Phil Hill’s Ferrari had broken the tiny capillary tube to the fuel pressure gauge and the cold petrol on his leg had made him stop to investigate and he then found that the little jet of petrol had caught fire. He got this out and managed to restart and get back to the pits, where a stop of 1min 38sec allowed his mechanics to fix the broken pipe, but by now Brabham had lapped him so all he could do was to rejoin the race in 5th place and finish.
Brabham now had the race in his pocket, having led from the fall of the flag, and was able to ease up slightly, while Graham Hill was now 2nd and was drawing away from Gendebien who was in trouble with his gearbox. As Brabham went by the pits to start his 36th and last lap, Graham Hill was rounding Blanchimont corner when his BRM engine broke in a cloud of oil.

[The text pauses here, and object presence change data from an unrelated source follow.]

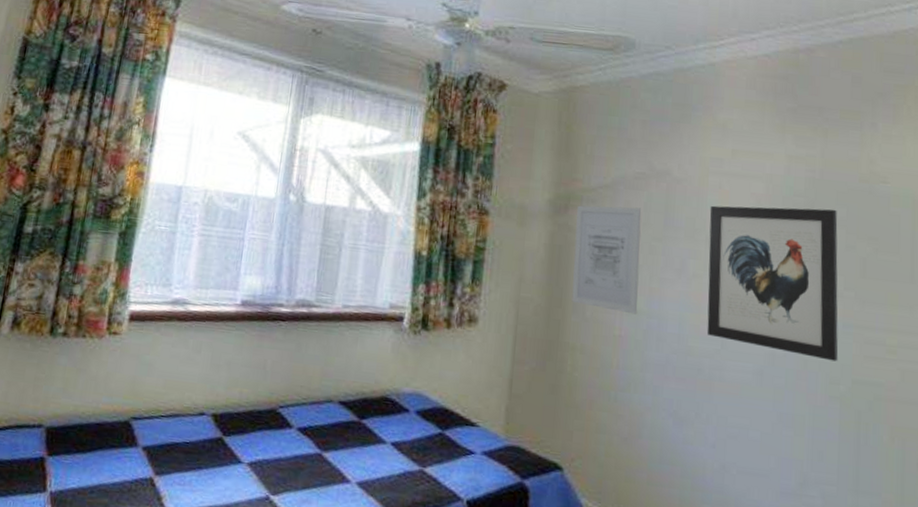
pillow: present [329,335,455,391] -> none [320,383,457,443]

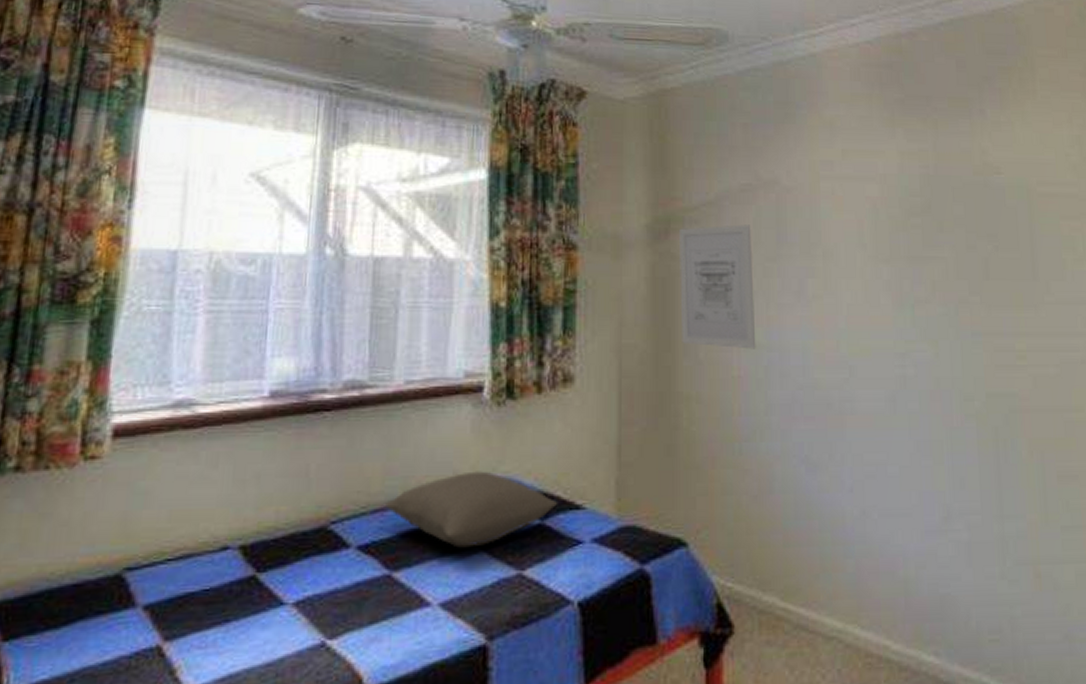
pillow: none [320,383,457,443] -> present [384,471,558,548]
wall art: present [706,205,839,362] -> none [824,207,970,375]

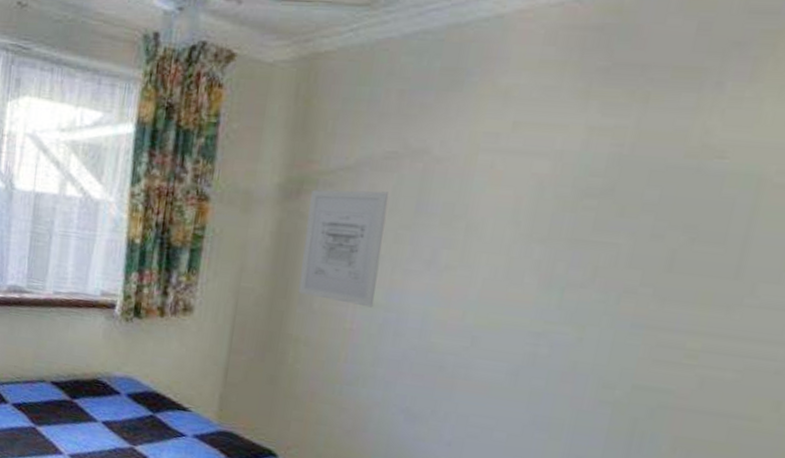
pillow: present [384,471,558,548] -> none [33,367,169,422]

He was able to coast to the hairpin and then down the hill to the BRM pits, which were beyond the finishing line and he was so pre-occupied with thinking about the wrecked engine that it did not occur to him to wait by the finish while Brabham completed his last lap.
On the previous lap Gendebien’s trouble was obviously getting worse for McLaren had taken 3rd place and now he went past the stationary BRM into 2nd place and a little while later Gendebien coasted down the hill to the pits with only 1st and 2nd speeds left in his gearbox and he stopped by the finishing line, ready to roll across when Brabham was flagged home the winner.
“Brabham completed his last lap to win the fastest race ever run at Spa”
Brabham completed his last lap to win the fastest race ever run at Spa, a race of incident and tragedy but one that he well deserved to win, having been in full control of the situation throughout the whole meeting. His young team-mate McLaren came home 2nd having driven a sensible race, well within his own capabilities and profiting from the mechanical failures of others.
Gendebien free-wheeled across the line to take 3rd place after having driven a truly splendid race, fighting all the way, and Phil Hill arrived 4th, deserving a far better placing but safe in the knowledge that Ferrari are still to be reckoned with when it comes to racing on the best Grand Prix circuits at real Grand Prix speeds. The Lotus of Jim Clark and the Cooper of Bianchi brought the total of finishes to a meagre six from the 17 starters, showing that once again the Belgian Grand Prix had lived up to its reputation of being one of the harder and more exacting Grand Prix events.